Un soir de novembre 2023, six hommes ont encerclé le véhicule de Giovanni Mbuna et l’ont kidnappé, ainsi qu’un ami et un voisin. Détenu et torturé pendant trois jours, ses geôliers ont demandé 4 millions de francs CFA – environ 6.000 euros – pour sa libération. Pour réunir cette somme, il lui a fallu solliciter l’aide de sa famille et vendre sa voiture.

Outre les enlèvements contre rançons, certains groupes prélèvent des taxes sur chaque foyer, et profitent du moindre motif – ouverture d’un commerce, construction, mariage, funérailles -, pour extorquer les populations, explique ce fidèle de 36 ans, responsable du centre pour la jeunesse du diocèse.

Mais le niveau de violence a baissé, affirme-t-il, à l’instar du gouverneur de la région du Nord-Ouest, Adolphe Lele Lafrique, qui évoque « un retour progressif de la paix » dans « la plupart des communautés ».

– « Entre les deux » –

« Quand je me suis réfugiée ici, il n’y avait pas de paix, parfois nous restions des heures sans sortir », se souvient Dook Bisanga, vendeuse de poisson séché au marché. En 2016, des militaires ont ravagé sa maison et elle a dû quitter son village, Bani Ngonga, pour se réfugier à Bamenda. Elle n’y est jamais retournée. Les forces de sécurité, elles aussi, extorquent la population et commettent des exactions. « Nous sommes vraiment entre les deux », se désole Dook Bisanga.

En 2020, des soldats ont tué au moins 21 personnes, dont des femmes enceintes et des enfants à Ngarbuh. Fait rare pour des exactions imputées à l’armée, trois soldats ont été reconnus coupables d’assassinat et condamnés en février à des peines de prison ferme allant de 5 à 10 ans.

Comme Dook Bisanga, plus de 330.000 personnes étaient déplacées à l’intérieur du Cameroun en 2025 et plus de 100.000 autres se sont réfugiées au Nigeria voisin, selon l’ONU. Et la fin du conflit semble encore lointaine. En novembre, John Berinyuy Tatah, devenu depuis l’archevêque auxiliaire de Bamenda, a été enlevé avec cinq autres prêtres puis séquestré durant deux semaines.

– « Décolonisation incomplète » –

Les combattants séparatistes lui ont dit avoir prêté serment et juré de « lutter pour la liberté des Camerounais anglophones » jusqu’au bout, explique-t-il à l’AFP.

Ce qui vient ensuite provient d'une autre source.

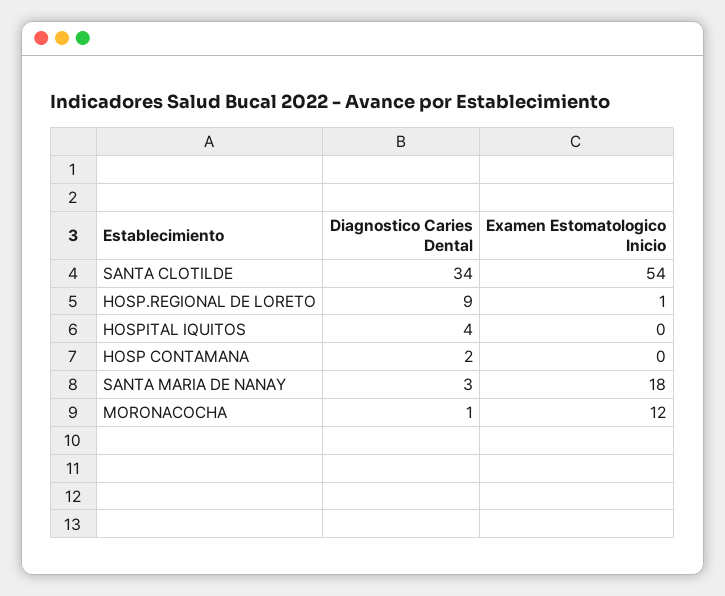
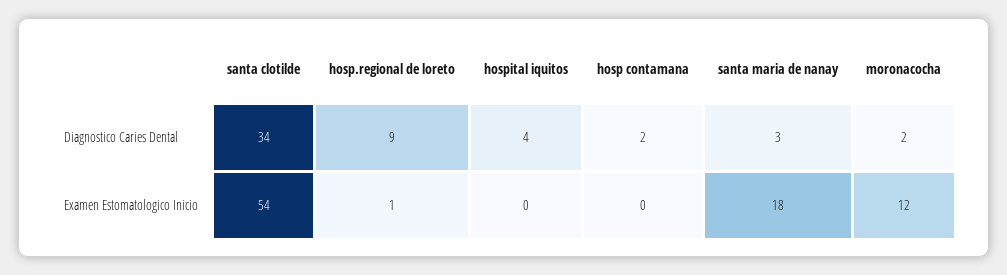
Diagnostico Caries Dental, MORONACOCHA: 1 -> 2

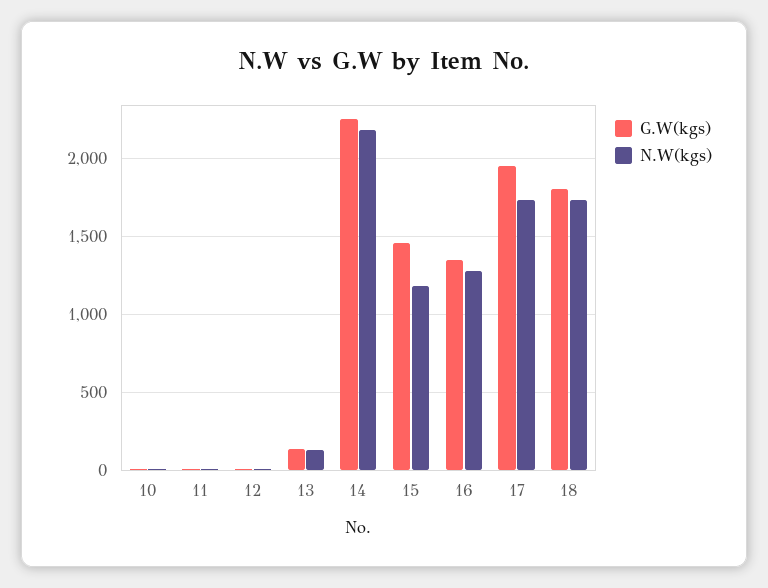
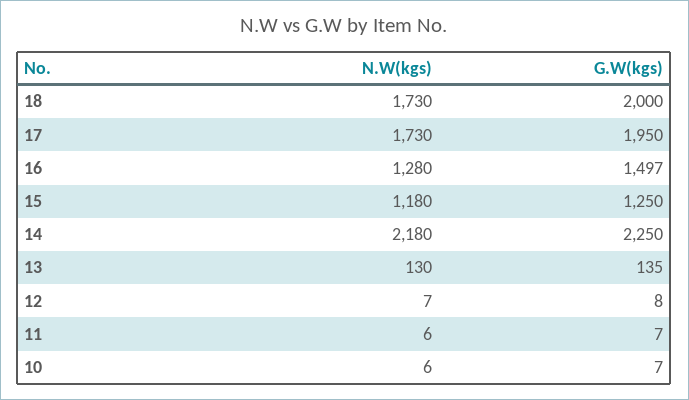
G.W(kgs), 15: 1450 -> 1250
G.W(kgs), 16: 1350 -> 1497
G.W(kgs), 18: 1800 -> 2000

Avant de parler de paix ou de réconciliation, « il faut résoudre les causes de ce conflit : la décolonisation inachevée du Cameroun occidental, la marginalisation, l’éradication identitaire et la tentative d’assimilation », estime Joseph Awah Fru, avocat à Bamenda. Il défend les dix leaders séparatistes condamnés à des peines de prison à vie en 2019, jugement cassé par la Cour suprême en mars. D’autres sont détenus à l’étranger, comme Lucas Ayaba Cho en Norvège.

Les séparatistes aussi espèrent beaucoup de cette visite. Le groupe Unity Warriors of Ambazonia explique à l’AFP attendre du pape qu’il presse le gouvernement de relancer des négociations « où les racines du conflit pourraient être discutées ». « La venue du pape va adoucir le cœur des extrémistes pour que nous puissions trouver un terrain d’entente (…) et aboutir à une solution pacifique », espère Samuel Kleda, archevêque de Bamenda et président de la conférence épiscopale du Cameroun.

« Il est possible que [le président Paul Biya et le pape] discutent de la crise, et que [le pape] fasse quelques suggestions », glisse l’archevêque, réputé proche de Léon XIV. « C’est la première fois depuis le début du conflit que tout le monde parle le même langage : tout le monde souhaite la bienvenue au Saint-Père », note-t-il, plein d’espoir.